— TASK OBJECTIVE —
Check each statement against the text on metallic eye shadow. 1. It recommends copper metallics for pale skin. 2. The corners of the eyes should get the most metallic shadow. 3. Smashbox's Flirt sells for $17.50 at Dillards. Answer yes or no for each and quote the words from the text that decide it.

— TEXT EXCERPT —

Finally, metallic-accented eyes have made a sparkling return this spring. Precious metals like gold, platinum and silver are great for jewelry but even better for eyes this season. Glittery, not frosty, shadows with a smoky liner can look super sexy for Dickson Street bar hopping or scholarship banquets this spring. It can even make a teased hair-do, which nobody should ever do to their lovely tresses, look better.

To achieve this look, start by lining your eyes in a deep brown or black along your lash line. Then find your desired metallic shadow and brush it across your lid starting in the corner. Blend over and up, creating a soft shimmer up to your brow bone. The corners of your eyes should have the heaviest amount of metallic shadow, which will ultimately draw people's attention straight to your eyes. For dark skin, copper metallics look smoking hot. For pale skin, try a smoky gold or a shimmery taupe. Beware of putting too much on though. You want to look flawless, not freakish. Silver is risky because it's harder to wear and there is a fine line between metallic-y and frosty. Try Estee Lauder Pure Color Eye-shadow in Camouflage ($17.50 at Dillards), which is a glistening gold with flecks of green, or Smashbox's Flirt ($16 at Sephora), which is a glistening taupe shade that I cannot live without. For dark skin, Smashbox's Champagne is beautiful (also $16 at Sephora).


----------



## giz2000 (Mar 22, 2007)

— ITEMS —
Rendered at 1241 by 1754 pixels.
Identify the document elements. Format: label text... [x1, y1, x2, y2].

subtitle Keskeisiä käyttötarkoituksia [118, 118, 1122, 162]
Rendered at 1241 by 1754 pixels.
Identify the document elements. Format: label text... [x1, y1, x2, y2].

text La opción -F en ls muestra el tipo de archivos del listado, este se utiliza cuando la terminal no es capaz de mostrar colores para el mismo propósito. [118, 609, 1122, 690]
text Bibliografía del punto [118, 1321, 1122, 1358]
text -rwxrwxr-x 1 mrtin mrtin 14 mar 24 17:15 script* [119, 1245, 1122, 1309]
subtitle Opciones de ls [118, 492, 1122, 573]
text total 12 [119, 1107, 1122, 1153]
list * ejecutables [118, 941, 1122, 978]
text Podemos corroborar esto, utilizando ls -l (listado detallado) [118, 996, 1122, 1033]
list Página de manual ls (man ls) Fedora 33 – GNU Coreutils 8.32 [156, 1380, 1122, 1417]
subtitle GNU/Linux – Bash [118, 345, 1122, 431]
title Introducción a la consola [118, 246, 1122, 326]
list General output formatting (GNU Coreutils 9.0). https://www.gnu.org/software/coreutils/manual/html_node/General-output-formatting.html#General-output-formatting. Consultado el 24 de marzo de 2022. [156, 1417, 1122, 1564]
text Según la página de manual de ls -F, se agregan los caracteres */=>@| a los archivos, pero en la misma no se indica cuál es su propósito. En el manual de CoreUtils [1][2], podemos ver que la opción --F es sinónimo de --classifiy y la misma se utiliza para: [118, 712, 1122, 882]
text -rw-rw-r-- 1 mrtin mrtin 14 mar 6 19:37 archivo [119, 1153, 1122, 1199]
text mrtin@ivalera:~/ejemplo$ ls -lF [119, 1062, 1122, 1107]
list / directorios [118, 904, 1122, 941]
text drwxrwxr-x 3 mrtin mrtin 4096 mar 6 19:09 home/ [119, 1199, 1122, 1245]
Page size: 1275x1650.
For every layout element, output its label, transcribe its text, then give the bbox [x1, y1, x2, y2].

— SOLVED PROBLEM —
1. No: "For pale skin, try a smoky gold or a shimmery taupe."
2. Yes: "The corners of your eyes should have the heaviest amount of metallic shadow"
3. No: "Smashbox's Flirt ($16 at Sephora)"